Background: The incidence of uterine leiomyomata (fibroids, myomas) is 2-3 times higher in black women than white women. Black women also report higher levels of racial discrimination. We evaluated the hypothesis that greater exposure to racism increases myoma risk in black women.
Methods: Data were derived from the Black Women's Health Study, a prospective cohort study of US black women age 21-69 years in 1995. In 1997, women reported on "everyday" and "lifetime" experiences of racism. From 1997 through 2003, we followed 22,002 premenopausal women to assess the association between self-reported racism and risk of myomas. Incidence rate ratios (IRRs) and 95% confidence intervals (CIs) were estimated from Cox regression models.

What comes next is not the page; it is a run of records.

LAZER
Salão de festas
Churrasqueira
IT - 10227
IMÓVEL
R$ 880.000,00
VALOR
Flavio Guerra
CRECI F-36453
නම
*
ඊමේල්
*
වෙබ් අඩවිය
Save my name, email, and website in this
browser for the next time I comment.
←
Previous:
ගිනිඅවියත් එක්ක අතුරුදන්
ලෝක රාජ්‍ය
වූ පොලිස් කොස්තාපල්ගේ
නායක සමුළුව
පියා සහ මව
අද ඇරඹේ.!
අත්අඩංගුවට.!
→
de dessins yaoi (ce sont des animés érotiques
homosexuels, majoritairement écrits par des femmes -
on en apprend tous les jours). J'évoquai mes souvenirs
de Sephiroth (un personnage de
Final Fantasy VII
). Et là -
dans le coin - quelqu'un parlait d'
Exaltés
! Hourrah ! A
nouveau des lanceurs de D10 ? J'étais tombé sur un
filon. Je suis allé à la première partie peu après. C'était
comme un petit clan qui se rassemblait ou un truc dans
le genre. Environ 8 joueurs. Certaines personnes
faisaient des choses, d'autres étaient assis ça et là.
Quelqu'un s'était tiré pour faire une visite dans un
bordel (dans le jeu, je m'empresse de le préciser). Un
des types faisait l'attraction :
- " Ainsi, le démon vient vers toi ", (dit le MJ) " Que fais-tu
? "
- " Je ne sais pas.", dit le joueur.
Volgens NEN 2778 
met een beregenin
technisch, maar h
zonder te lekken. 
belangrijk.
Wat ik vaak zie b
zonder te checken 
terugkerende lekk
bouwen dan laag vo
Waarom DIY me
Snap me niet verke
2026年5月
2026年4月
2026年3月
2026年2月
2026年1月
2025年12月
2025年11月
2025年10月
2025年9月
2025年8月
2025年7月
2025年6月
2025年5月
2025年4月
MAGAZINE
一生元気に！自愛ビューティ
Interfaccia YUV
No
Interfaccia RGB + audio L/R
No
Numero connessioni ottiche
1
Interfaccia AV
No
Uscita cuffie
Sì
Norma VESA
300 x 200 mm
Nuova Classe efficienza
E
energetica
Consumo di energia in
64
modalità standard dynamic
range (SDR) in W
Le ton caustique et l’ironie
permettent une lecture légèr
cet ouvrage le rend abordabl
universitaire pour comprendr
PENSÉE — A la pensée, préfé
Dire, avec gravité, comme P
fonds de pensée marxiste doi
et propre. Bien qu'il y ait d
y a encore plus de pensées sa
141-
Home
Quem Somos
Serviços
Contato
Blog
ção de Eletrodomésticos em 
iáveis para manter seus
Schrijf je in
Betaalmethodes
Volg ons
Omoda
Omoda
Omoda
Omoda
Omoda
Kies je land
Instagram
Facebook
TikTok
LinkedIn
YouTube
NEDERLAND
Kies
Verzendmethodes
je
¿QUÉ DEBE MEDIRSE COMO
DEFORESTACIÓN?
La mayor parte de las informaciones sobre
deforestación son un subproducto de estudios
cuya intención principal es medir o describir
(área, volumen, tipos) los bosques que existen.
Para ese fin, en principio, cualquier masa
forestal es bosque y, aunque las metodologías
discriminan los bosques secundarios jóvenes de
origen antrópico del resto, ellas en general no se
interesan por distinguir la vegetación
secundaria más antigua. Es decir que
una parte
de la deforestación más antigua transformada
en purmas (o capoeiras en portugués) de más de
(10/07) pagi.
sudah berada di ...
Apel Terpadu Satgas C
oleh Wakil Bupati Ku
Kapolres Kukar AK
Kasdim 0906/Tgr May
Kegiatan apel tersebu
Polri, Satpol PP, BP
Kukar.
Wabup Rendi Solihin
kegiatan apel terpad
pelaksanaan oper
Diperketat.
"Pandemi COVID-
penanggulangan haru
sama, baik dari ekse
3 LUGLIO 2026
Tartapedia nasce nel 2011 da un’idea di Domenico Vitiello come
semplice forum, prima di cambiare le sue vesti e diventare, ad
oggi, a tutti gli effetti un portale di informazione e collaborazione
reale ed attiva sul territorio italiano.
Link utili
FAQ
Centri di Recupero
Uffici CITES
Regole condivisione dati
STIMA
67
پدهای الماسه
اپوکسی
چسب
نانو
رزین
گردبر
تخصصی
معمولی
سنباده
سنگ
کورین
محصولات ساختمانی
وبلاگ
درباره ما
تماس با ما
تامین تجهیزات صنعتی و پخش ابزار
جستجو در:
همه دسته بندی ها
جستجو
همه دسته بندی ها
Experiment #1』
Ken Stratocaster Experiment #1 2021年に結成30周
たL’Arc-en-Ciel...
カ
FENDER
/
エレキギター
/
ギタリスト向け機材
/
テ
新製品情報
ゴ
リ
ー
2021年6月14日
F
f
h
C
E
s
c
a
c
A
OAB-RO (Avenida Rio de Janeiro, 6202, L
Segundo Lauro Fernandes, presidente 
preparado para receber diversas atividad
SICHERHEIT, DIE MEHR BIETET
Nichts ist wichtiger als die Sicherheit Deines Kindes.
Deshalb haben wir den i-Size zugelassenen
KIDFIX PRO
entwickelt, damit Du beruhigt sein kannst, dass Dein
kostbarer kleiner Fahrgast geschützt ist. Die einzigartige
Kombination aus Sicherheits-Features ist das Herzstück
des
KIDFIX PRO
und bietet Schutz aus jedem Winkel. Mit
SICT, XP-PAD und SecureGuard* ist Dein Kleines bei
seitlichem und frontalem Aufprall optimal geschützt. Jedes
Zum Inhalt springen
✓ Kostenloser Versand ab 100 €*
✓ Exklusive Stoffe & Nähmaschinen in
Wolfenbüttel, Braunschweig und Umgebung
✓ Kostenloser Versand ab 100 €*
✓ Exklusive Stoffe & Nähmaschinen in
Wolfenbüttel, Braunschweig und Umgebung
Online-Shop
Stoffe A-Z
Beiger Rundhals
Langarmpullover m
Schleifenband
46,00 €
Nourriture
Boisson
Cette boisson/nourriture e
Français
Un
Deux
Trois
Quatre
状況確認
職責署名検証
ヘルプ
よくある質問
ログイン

Results: During 107,127 person-years of follow-up, 3440 new cases of uterine myomas confirmed by ultrasound (n = 2774) or surgery (n = 666) were reported. All IRRs for "lifetime" and "everyday" experiences of racism were above 1.0. Using a summary variable that averaged the responses from 5 "everyday" racism items, multivariable IRRs comparing quartiles 2, 3, and 4 to quintile 1 (lowest) were 1.16 (95% CI = 1.04-1.29), 1.19 (1.06-1.32), and 1.27 (1.14-1.43), respectively. Multivariable IRRs comparing women who reported 1, 2, or 3 lifetime occurrences of major discrimination (ie, job, housing, or police) relative to those who reported none were 1.04 (0.96-1.13), 1.17 (1.07-1.28), and 1.24 (1.10-1.39), respectively. Results did not vary according to case definition (ultrasound vs. surgery) or health care utilization. Associations were weaker among foreign-born women and among women with higher coping skills.
Conclusions: Perceived racism was associated with an increased risk of uterine myomas in US-born black women.